If you remember, back to almost a year ago, we were just starting to hear rumors of a deadly disease being spread throughout the eastern nation of China. Those rumors were confirmed as truth within weeks, and our national leaders began preparing for the coronavirus pandemic as we know it.
By March, the novel virus had found its way into the US and began to cause widespread panic. Health and government officials immediately started to implement mandates or at least come up with some sort of plan to “slow the spread,” with mask-wearing finding itself at the top of nearly every list.
However, as you know, it seemed no one could really agree on whether masks actually helped or not. While some touted it as the only way to avoid contracting the disease, others, like US Surgeon General Jerome Adams, admitted that wearing a mask did little to nothing, either for the person wearing the mask or those they came into contact with.
Adams remarked in an interview with Fox News, “It actually does not help, it’s not been proven to be effective in preventing the spread of coronavirus amongst the general public.”
And yet, mask mandates have still been in place in most areas.
I’m sure when you go to your local grocery store, car dealership, or place of work, most pass at least one if not 15 or so signs attesting to the government requirement of wearing a mask in public, with few exceptions.
But what if the sign was updated to say that you had to wear not one but two masks when out in public?

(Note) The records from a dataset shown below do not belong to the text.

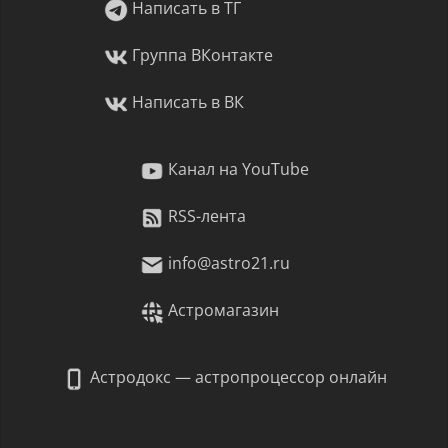
Написать в ТГ
Группа ВКонтакте
Написать в ВК
Канал на YouTube
RSS-лента
info@astro21.ru
Астромагазин
Астродокс — астропроцессор онлайн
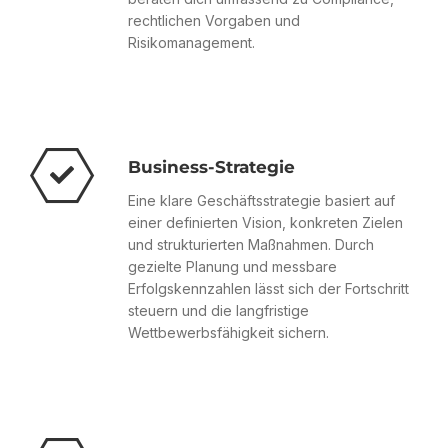
rechtlichen Vorgaben und
Risikomanagement.
Business-Strategie
Eine klare Geschäftsstrategie basiert auf
einer definierten Vision, konkreten Zielen
und strukturierten Maßnahmen. Durch
gezielte Planung und messbare
Erfolgskennzahlen lässt sich der Fortschritt
steuern und die langfristige
Wettbewerbsfähigkeit sichern.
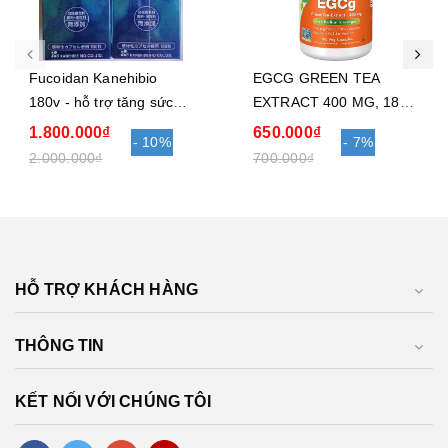
Fucoidan Kanehibio
EGCG GREEN TEA
180v - hỗ trợ tăng sức
EXTRACT 400 MG, 180
đề kháng, chống ung thư
VIÊN NOWFOODS - hỗ
1.800.000₫
650.000₫
- 10%
- 7%
trợ điều trị ung thư
2.000.000₫
700.000₫
HỖ TRỢ KHÁCH HÀNG
THÔNG TIN
KẾT NỐI VỚI CHÚNG TÔI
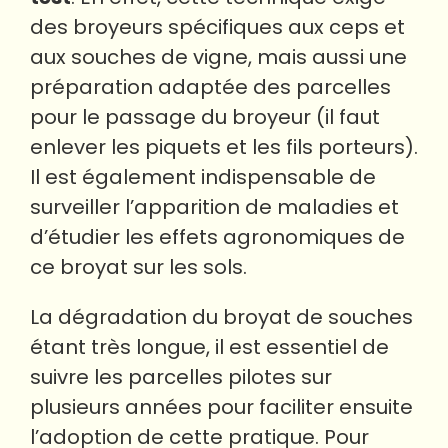
des broyeurs spécifiques aux ceps et
aux souches de vigne, mais aussi une
préparation adaptée des parcelles
pour le passage du broyeur (il faut
enlever les piquets et les fils porteurs).
Il est également indispensable de
surveiller l’apparition de maladies et
d’étudier les effets agronomiques de
ce broyat sur les sols.
La dégradation du broyat de souches
étant très longue, il est essentiel de
suivre les parcelles pilotes sur
plusieurs années pour faciliter ensuite
l’adoption de cette pratique. Pour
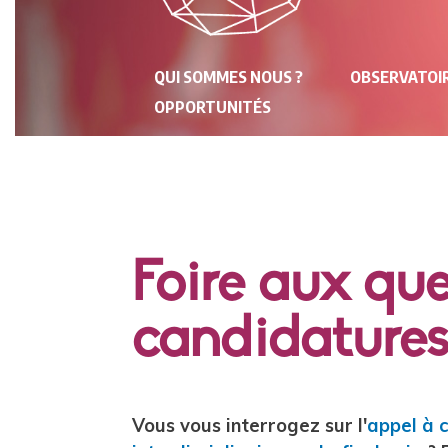
NAVIGATION
QUI SOMMES NOUS ?
OBSERVATOIR
PRINCIPALE
OPPORTUNITÉS
Foire aux que
candidature
Contenu
Vous vous interrogez sur l'
appel à 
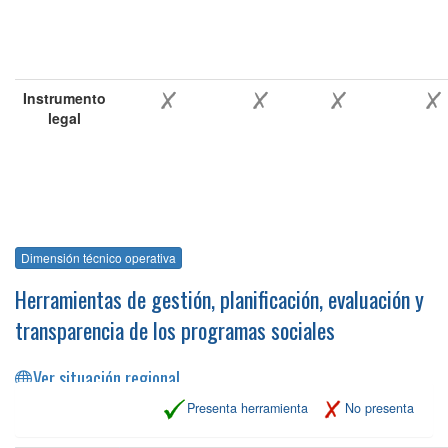
Instrumento
legal
Dimensión técnico operativa
Herramientas de gestión, planificación, evaluación y
transparencia de los programas sociales
Ver situación regional
Presenta herramienta
No presenta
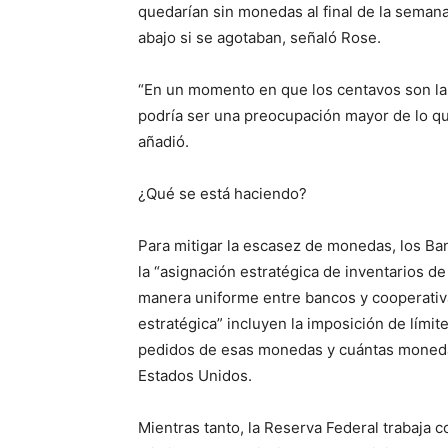
quedarían sin monedas al final de la semana
abajo si se agotaban, señaló Rose.
“En un momento en que los centavos son la 
podría ser una preocupación mayor de lo que
añadió.
¿Qué se está haciendo?
Para mitigar la escasez de monedas, los B
la “asignación estratégica de inventarios d
manera uniforme entre bancos y cooperativ
estratégica” incluyen la imposición de límit
pedidos de esas monedas y cuántas moned
Estados Unidos.
Mientras tanto, la Reserva Federal trabaja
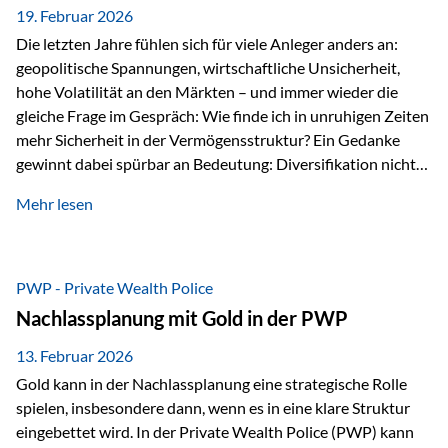
19. Februar 2026
Die letzten Jahre fühlen sich für viele Anleger anders an:
geopolitische Spannungen, wirtschaftliche Unsicherheit,
hohe Volatilität an den Märkten – und immer wieder die
gleiche Frage im Gespräch: Wie finde ich in unruhigen Zeiten
mehr Sicherheit in der Vermögensstruktur? Ein Gedanke
gewinnt dabei spürbar an Bedeutung: Diversifikation nicht
nur über Anlageklassen, sondern auch über Jurisdiktionen.
Mehr lesen
Wer Vermögen ausschließlich in einem Rechtsraum
organisiert, ist auch von dessen Rahmenbedingungen
besonders abhängig. Genau hier kann das Fürstentum
Liechtenstein eine Rolle spielen: außerhalb der EU, ohne
PWP - Private Wealth Police
Euro, mit einem eigenständigen Rechts- und Finanzplatz.
Nachlassplanung mit Gold in der PWP
Und genau an dieser Stelle setzt der 3-Zellenschutz an –…
13. Februar 2026
Gold kann in der Nachlassplanung eine strategische Rolle
spielen, insbesondere dann, wenn es in eine klare Struktur
eingebettet wird. In der Private Wealth Police (PWP) kann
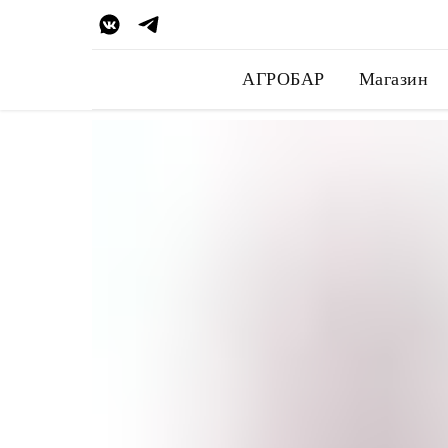
АГРОБАР
Магазин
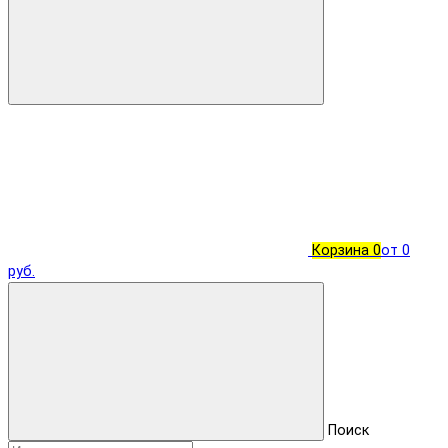
Корзина
0
от 0
руб.
Поиск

It seems a bit unreasonable, doesn’t it?
And yet, that is precisely what some are proposing we move to, even with a newly minted vaccine out.
As Katherine J. Wu of the New York Times writes, “As cases of the coronavirus continue to surge on a global scale, some of the nation’s most prominent people have begun to double up on masks – a move that researchers say is increasingly being backed up by data.”

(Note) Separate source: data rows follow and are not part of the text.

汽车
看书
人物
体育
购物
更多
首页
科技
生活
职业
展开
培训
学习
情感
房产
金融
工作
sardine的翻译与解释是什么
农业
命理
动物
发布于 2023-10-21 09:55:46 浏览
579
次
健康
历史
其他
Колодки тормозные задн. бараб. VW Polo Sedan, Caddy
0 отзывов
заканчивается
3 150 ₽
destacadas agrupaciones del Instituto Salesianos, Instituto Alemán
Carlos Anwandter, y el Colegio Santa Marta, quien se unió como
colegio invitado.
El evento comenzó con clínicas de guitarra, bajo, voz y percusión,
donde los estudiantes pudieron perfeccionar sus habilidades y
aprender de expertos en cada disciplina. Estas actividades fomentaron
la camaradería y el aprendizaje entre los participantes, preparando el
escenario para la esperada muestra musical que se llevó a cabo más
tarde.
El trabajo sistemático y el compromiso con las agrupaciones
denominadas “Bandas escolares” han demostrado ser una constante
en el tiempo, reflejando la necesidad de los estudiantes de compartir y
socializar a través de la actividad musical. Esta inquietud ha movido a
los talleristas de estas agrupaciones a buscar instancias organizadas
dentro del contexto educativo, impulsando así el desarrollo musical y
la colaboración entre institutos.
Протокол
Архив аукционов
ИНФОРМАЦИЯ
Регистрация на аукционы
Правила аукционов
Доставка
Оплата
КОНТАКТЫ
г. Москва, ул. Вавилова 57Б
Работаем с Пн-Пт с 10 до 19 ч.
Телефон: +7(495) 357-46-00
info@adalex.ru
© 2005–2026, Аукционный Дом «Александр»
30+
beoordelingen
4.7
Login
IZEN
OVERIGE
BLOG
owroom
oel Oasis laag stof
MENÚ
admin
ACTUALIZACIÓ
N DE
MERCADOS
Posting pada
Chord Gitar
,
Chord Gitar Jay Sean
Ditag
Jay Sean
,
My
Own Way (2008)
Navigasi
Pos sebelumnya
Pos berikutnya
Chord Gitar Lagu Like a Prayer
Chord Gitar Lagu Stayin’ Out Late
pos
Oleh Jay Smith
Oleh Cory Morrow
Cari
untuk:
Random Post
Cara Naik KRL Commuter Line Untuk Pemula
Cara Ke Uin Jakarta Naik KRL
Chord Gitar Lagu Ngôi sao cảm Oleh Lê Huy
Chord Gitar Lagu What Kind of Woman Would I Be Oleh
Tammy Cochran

However, for all the “data” that supposedly backs this theory up, the article doesn’t seem to include any of it. In fact, she actually admits that doubling up on masks “isn’t necessary for everyone.”
Furthermore, the only data in the article is regarding the overall effectiveness of masks in general, and that’s circumstantial at best. Wu doesn’t in the slightest take this and compare it to the efficacy of doubling up on masks.

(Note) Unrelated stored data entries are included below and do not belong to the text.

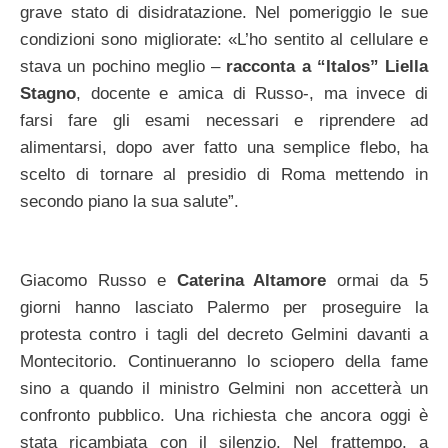
grave stato di disidratazione. Nel pomeriggio le sue
condizioni sono migliorate: «L’ho sentito al cellulare e
stava un pochino meglio –
racconta a “Italos” Liella
Stagno
, docente e amica di Russo-, ma invece di
farsi fare gli esami necessari e riprendere ad
alimentarsi, dopo aver fatto una semplice flebo, ha
scelto di tornare al presidio di Roma mettendo in
secondo piano la sua salute”.
Giacomo Russo e
Caterina Altamore
ormai da 5
giorni hanno lasciato Palermo per proseguire la
protesta contro i tagli del decreto Gelmini davanti a
Montecitorio. Continueranno lo sciopero della fame
sino a quando il ministro Gelmini non accetterà un
confronto pubblico. Una richiesta che ancora oggi è
stata ricambiata con il silenzio. Nel frattempo, a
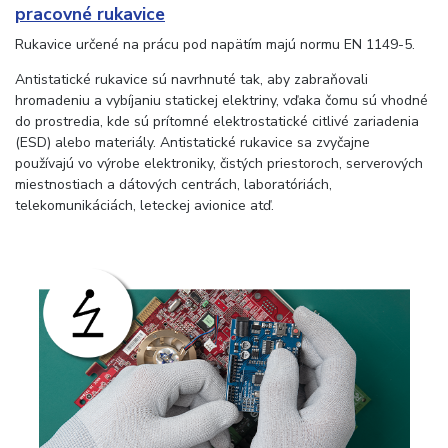
pracovné rukavice
Rukavice určené na prácu pod napätím majú normu EN 1149-5.
Antistatické rukavice sú navrhnuté tak, aby zabraňovali
hromadeniu a vybíjaniu statickej elektriny, vďaka čomu sú vhodné
do prostredia, kde sú prítomné elektrostatické citlivé zariadenia
(ESD) alebo materiály. Antistatické rukavice sa zvyčajne
používajú vo výrobe elektroniky, čistých priestoroch, serverových
miestnostiach a dátových centrách, laboratóriách,
telekomunikáciách, leteckej avionice atď.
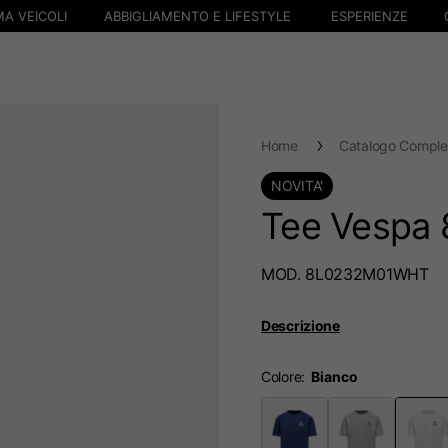
A VEICOLI
ABBIGLIAMENTO E LIFESTYLE
ESPERIENZE
Home
Catalogo Comple
NOVITA'
Tee Vespa 
MOD. 8L0232M01WHT
Descrizione
Colore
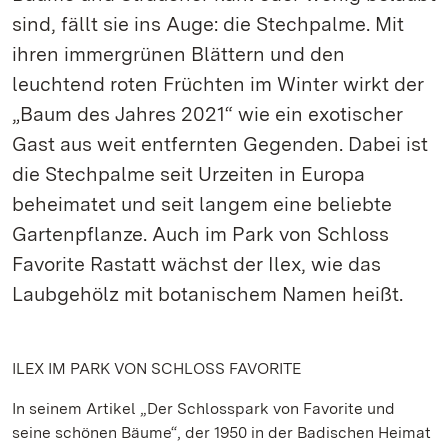
sind, fällt sie ins Auge: die Stechpalme. Mit
ihren immergrünen Blättern und den
leuchtend roten Früchten im Winter wirkt der
„Baum des Jahres 2021“ wie ein exotischer
Gast aus weit entfernten Gegenden. Dabei ist
die Stechpalme seit Urzeiten in Europa
beheimatet und seit langem eine beliebte
Gartenpflanze. Auch im Park von Schloss
Favorite Rastatt wächst der Ilex, wie das
Laubgehölz mit botanischem Namen heißt.
ILEX IM PARK VON SCHLOSS FAVORITE
In seinem Artikel „Der Schlosspark von Favorite und
seine schönen Bäume“, der 1950 in der Badischen Heimat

Could it be that’s because there really isn’t any data on it?
I mean, how could there be? People all over have contracted the virus even while wearing masks. What will wearing another one, that’s just as ineffective, do besides make it even harder for you to breathe?
Per the Los Angeles Times, “one in three Los Angeles County residents have been infected with the coronavirus, according to new estimates by county scientists.” With the state leadership of tyrannical Governor Gavin Newsom and dictator-like Mayor Eric Garcetti, LA has some of the strictest mask and social distancing mandates in the nation.
And back to that breathing thing human beings have to do to live, according to Lindsey Marr, an “expert in virus transmission at Virginia Tech,” wearing yet another mask could cause us to “run the risk of making it too hard to breathe.”
People already aren’t happy about being forced to wear masks in public. How do you think they would react to having to wear two?
First, it was mask-wearing, then social distancing, then we needed a vaccine. But now that we have a vaccine, they suggest doubling the mask requirement? When will it end?
As Americans, it seems ingrained into our DNA to not like being told what we can and cannot do by the government, at least for the most part. After all, this is a country founded for and by the people, and, as such, the government is supposed to be something that is not necessarily ruling over us but there to make sure our voices and needs are heard.
And yet, it seems that “for our own good,” our state and federal leaders don’t care about anything but imposing more mandates and rules. If we aren’t careful and continue to let restrictions like this be made, the United States will soon fail to remain a democracy at all.